PeiR is a lytic enzyme which is a methanogen virus that infects Methanobrevibacter ruminantium M1. Do all protease have active sites, if so how do I find it with the sequence only.
All proteases have an active site, since by definition that is where catalysis occurs.
To identify the likely active site residues, you should align the sequence of PeiR with the sequences of a closely related enzyme for which the active site is understood.
Here is a key paper on PeiR.
Article Inhibition of Rumen Methanogens by a Novel Archaeal Lytic En...

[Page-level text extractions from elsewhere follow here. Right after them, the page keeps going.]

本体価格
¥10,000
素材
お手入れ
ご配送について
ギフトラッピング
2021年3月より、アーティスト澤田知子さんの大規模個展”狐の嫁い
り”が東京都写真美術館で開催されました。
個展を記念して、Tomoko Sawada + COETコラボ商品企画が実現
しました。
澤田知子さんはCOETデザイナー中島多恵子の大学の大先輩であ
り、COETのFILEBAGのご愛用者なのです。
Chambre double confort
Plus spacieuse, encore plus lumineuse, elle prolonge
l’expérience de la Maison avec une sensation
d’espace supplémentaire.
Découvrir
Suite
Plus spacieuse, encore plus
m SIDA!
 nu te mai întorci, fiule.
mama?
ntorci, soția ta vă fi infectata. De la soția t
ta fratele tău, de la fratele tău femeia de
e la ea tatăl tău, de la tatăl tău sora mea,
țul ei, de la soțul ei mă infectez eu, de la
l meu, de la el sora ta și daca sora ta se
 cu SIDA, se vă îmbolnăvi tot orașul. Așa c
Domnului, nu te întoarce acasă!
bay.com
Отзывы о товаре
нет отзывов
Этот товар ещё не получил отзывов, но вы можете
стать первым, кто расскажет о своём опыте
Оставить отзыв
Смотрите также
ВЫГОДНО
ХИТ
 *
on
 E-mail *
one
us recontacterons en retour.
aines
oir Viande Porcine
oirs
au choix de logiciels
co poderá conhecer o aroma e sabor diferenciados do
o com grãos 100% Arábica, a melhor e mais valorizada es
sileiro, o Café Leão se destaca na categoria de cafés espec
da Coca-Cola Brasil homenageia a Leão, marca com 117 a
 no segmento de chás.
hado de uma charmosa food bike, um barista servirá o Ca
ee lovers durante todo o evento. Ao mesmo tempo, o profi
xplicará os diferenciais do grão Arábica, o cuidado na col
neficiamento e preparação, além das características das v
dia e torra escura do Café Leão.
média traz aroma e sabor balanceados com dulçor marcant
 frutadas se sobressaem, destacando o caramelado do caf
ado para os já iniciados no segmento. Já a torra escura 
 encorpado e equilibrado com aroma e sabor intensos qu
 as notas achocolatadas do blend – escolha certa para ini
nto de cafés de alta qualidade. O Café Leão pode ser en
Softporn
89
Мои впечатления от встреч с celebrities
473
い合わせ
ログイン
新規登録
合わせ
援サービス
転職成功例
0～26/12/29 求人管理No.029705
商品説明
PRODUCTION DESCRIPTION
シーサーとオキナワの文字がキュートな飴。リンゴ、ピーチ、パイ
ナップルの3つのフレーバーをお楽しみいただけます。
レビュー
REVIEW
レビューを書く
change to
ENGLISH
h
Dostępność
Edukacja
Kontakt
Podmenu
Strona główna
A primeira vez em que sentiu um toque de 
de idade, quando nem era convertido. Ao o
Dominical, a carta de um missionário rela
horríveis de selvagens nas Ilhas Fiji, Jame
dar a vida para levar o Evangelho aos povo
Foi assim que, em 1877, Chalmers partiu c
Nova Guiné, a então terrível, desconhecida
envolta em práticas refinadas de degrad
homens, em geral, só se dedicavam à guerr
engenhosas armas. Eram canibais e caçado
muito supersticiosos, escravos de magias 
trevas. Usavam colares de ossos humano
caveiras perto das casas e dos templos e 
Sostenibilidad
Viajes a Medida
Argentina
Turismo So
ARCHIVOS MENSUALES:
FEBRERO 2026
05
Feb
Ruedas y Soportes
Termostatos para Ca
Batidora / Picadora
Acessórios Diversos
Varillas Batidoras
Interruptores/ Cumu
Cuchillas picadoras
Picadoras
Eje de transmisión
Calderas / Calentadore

From this paper: "PeiR on the other hand has a catalytic domain belonging to the CA clan of the Peptidase_C39 PFAM family"
There is a database called MEROPS which contains information about proteases. Here is the page from that database on the C39 family of the CA clan.
Based on experience, proteins in the same family with at least 20% sequence identity have similar structures. The sequences might not align well, but the structures should at least in the catalytic region.
Get the sequence of PeiR lytic enzyme. It's probably on Uniprot or your know the sequence. I am guessing this is the one:
https://www.uniprot.org/uniprotkb/D3DZZ6/entry
AlphaFold it using Google Collab servers or if that was the one then you can see on the Uniprot page it was already AlphaFolded.
AlphaFold page for PeiR enzyme linked from Uniprot.
https://alphafold.ebi.ac.uk/entry/D3DZZ6
Download the PDB file and use it to fish for protein structure or protein complex files in the entire Protein Data bank. Upload the Alphafolded PDB file to to PDBeFold or the Dali Server:
PDBeFold: https://www.ebi.ac.uk/msd-srv/ssm/
Dali Server: http://ekhidna2.biocenter.helsinki.fi/dali/
If the sequence I found on Uniprot was correct then I already did the Dali search for you. Results will expire in one week.
Look for proteases or peptidases with a peptide ligand bound. If the predicted structure of your protein superimposes well with proteases on the Dali server and there is a ligand bound also from the crystal structures and the ligand is a peptide then find the accession code for the PDB file and go to the protein data bank and search for the accession number or PDB code.
Protein Data Bank:
https://www.rcsb.org/
Download that PDB file of the structural similar protease with the peptide bound. Open the PDB files in Pymol for the similar proteases with peptide bound and your alphafolded structure of PeiR peptidase. Structurally superimpose the structures with cealign command. It is superior to the align command.
I pretty much already found the active site because there were a lot of structurally similar peptidases with peptides bound in the Dali search.
I won't take the fun from you, though. You can take it from here.
Let me know if you have any questions. This is super fun for me. The answer is just a couple clicks away.
I think I found the active_site by the way except I used the "super" align command to align the Alphafolded structure of PeiR peptidase to 6mpz chain A.
Basically:
> super AF-D3DZZ6-F1-model_v4, 6mpz and chain A, object = alignment_to_6mpz
This was essentially the top ranked hit in the Dali search.
The peptide is in chain M of 6mpz PDB accecssion code. Using pymol's selection algebra, I found all residues within 5 angstroms of the peptide after the super alignment and labeled all the residues.
Basically: select active_site, byres all within 5 of 6mpz and chain M
I generated vacuum electrostatics for Alphafolded PeiR endopeptidase and set the transparency to 0.4 so you can see the surface representation that the peptide sits over as well as the active site residues.
Action > Generate > Vacuum electrostatics
I could have potentially made some kind of critical mistake as I don't know a lot about PeiR peptidase biochemistry, but this makes sense to me. It's up to you to evaluate it. AlphaFold isn't perfect, but it is the best protein structure prediction software available.
PDB information for 6MPZ.
https://www.rcsb.org/structure/6MPZ
Here is the paper associated with the crystal structure of PDB code with 6MPZ: https://elifesciences.org/articles/42305#content
The attached file is a Pymol session file.
You can align a few more structures now from the Dali or PDBeFold searches.